'''

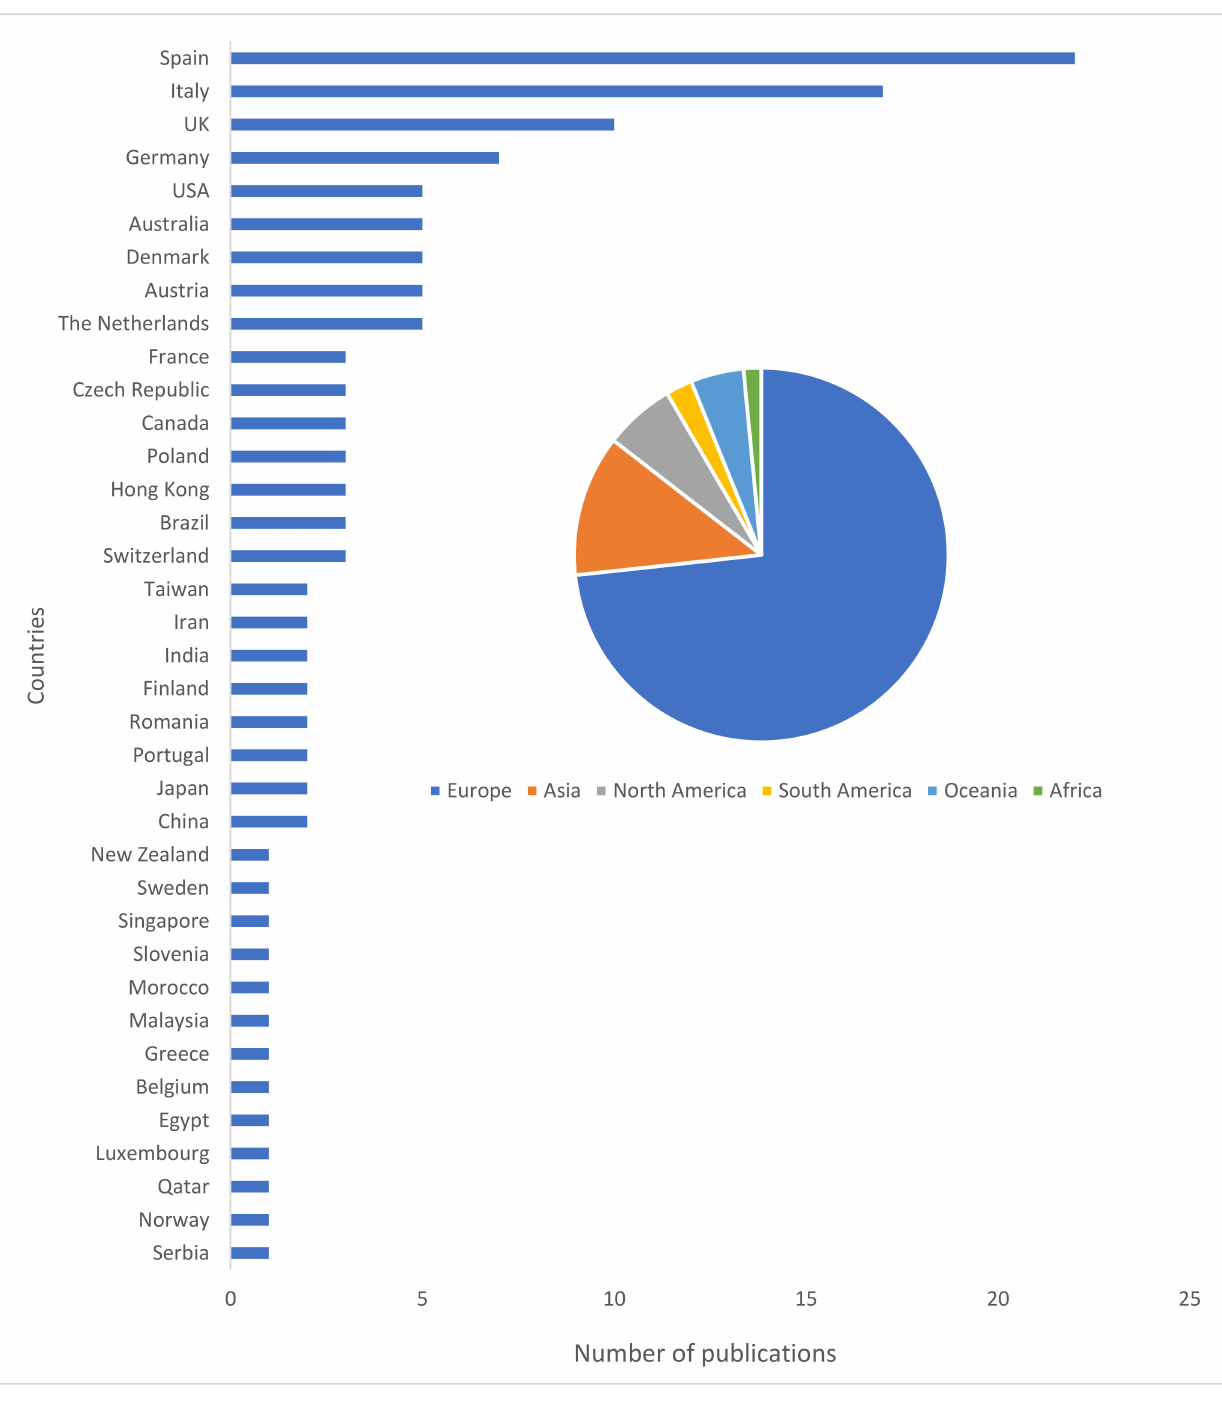
Figure 3. Spatial analysis of the selected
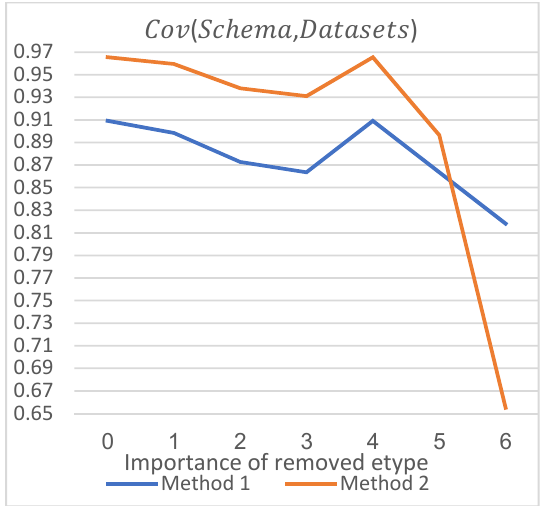
Figure 9. Coverage of Schema to Datasets.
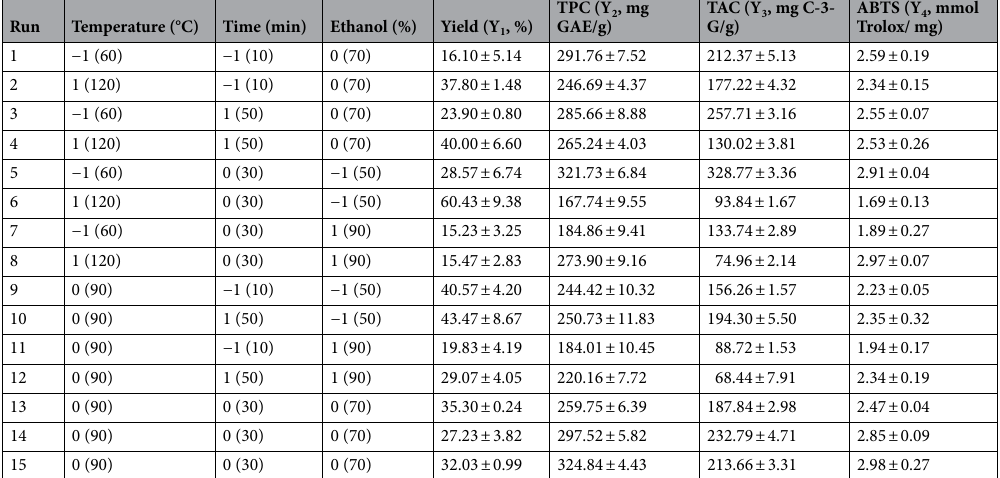
Table 1. Box–Behnken design for independent variables and observed responses. TPC total phenolic content, mg GAE/g milligram gallic acid equivalents per gram extract, TAC total anthocyanin content, mg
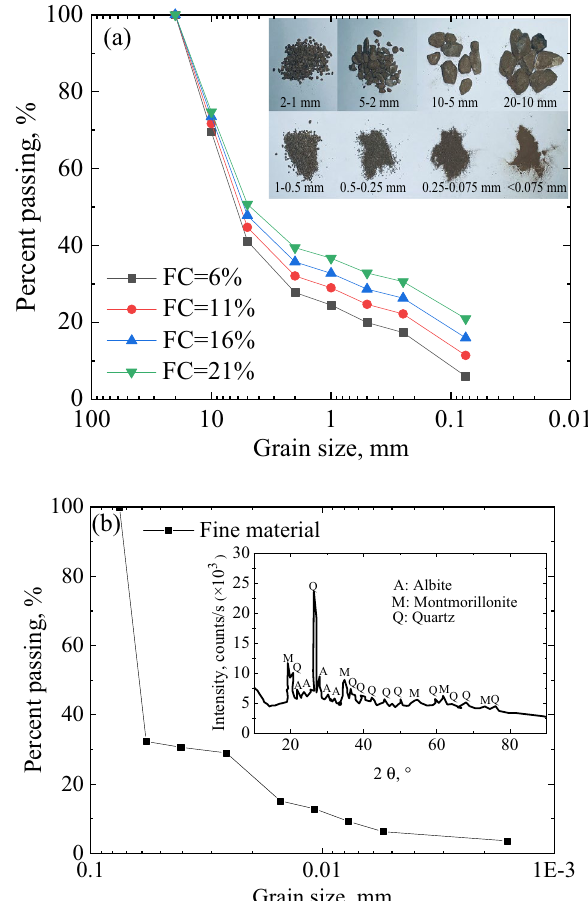
Figure 1. Grain size distribution of the samples: ( a ) focusing on the grain size more than 0.075 mm and ( b ) focusing on fines matrix and showing the XRD test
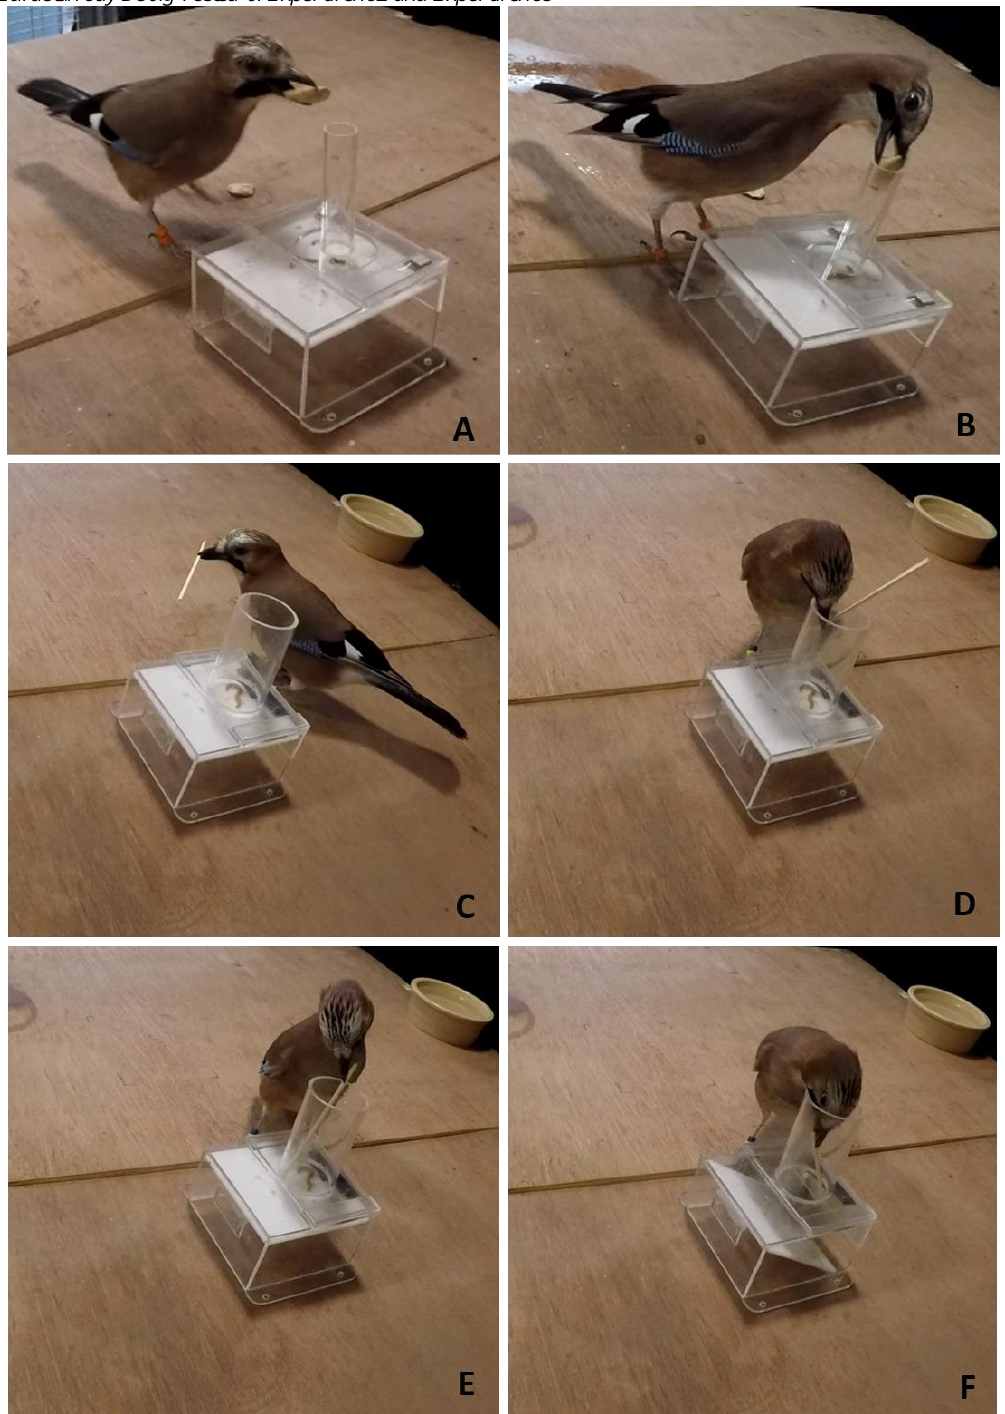
Eurasian Jay Being Tested in Experiment 2 and Experiment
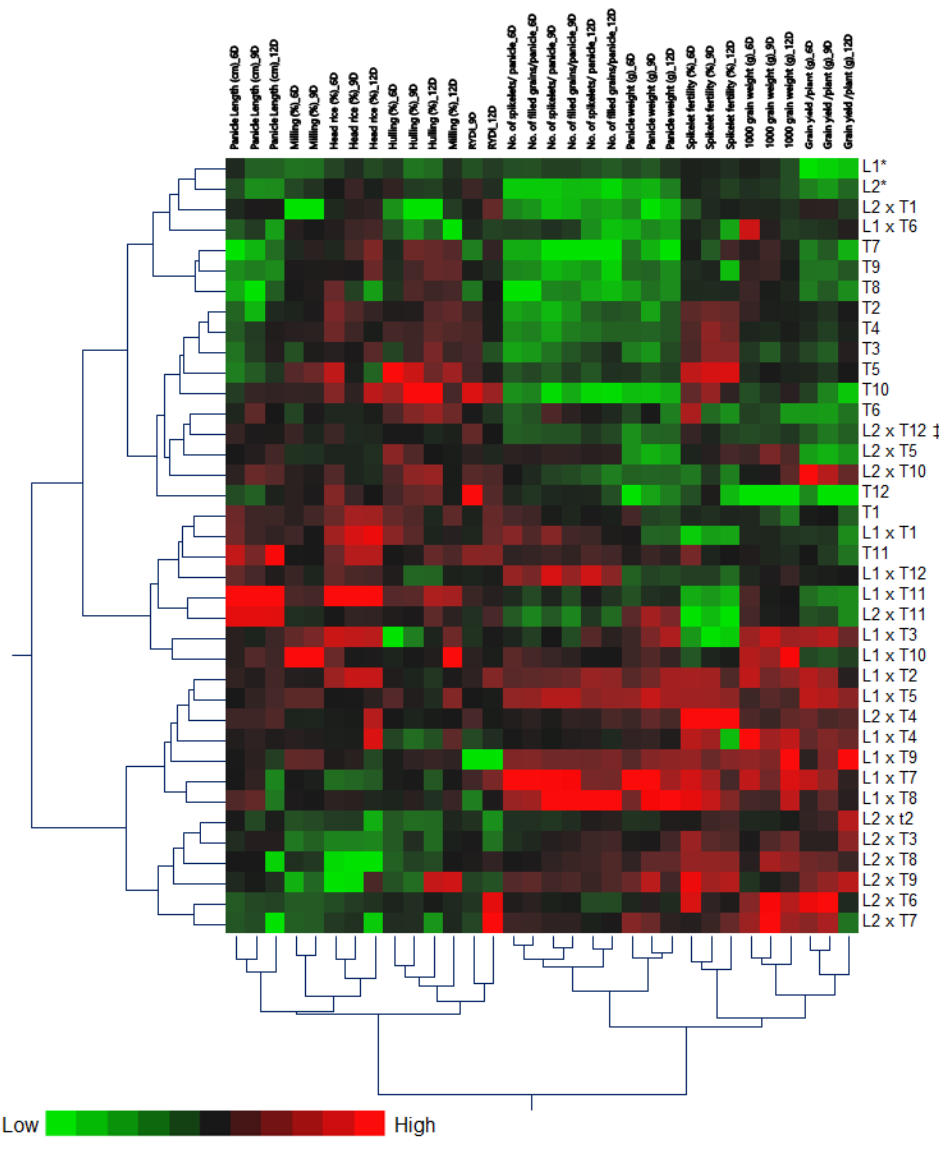
Figure 3. Two-way hierarchical cluster analysis (HCA) of individual response variables assessed in rice hybrids cultivated under three different irrigation regimes of 6, 9, and 12 days. Variations in the dependent variables among the studied rice hybrids are visualized as a heat map. Dependent vari- ables are presented in rows, while different treatments are presented in the column. The map pre- sents high numerical values in red and low numerical values in green (the scale is at the bottom left corner of the heat map). *: Line cultivar and ‡ : the check verity.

'''

**WORK TO COMPLETE:** Can you repeat every record above exactly, apart from the pictures?

**EXERCISE RESPONSE:**
Figure 3. Spatial analysis of the selected
Figure 9. Coverage of Schema to Datasets.
Table 1. Box–Behnken design for independent variables and observed responses. TPC total phenolic content, mg GAE/g milligram gallic acid equivalents per gram extract, TAC total anthocyanin content, mg
Figure 1. Grain size distribution of the samples: ( a ) focusing on the grain size more than 0.075 mm and ( b ) focusing on fines matrix and showing the XRD test
Eurasian Jay Being Tested in Experiment 2 and Experiment
Figure 3. Two-way hierarchical cluster analysis (HCA) of individual response variables assessed in rice hybrids cultivated under three different irrigation regimes of 6, 9, and 12 days. Variations in the dependent variables among the studied rice hybrids are visualized as a heat map. Dependent vari- ables are presented in rows, while different treatments are presented in the column. The map pre- sents high numerical values in red and low numerical values in green (the scale is at the bottom left corner of the heat map). *: Line cultivar and ‡ : the check verity.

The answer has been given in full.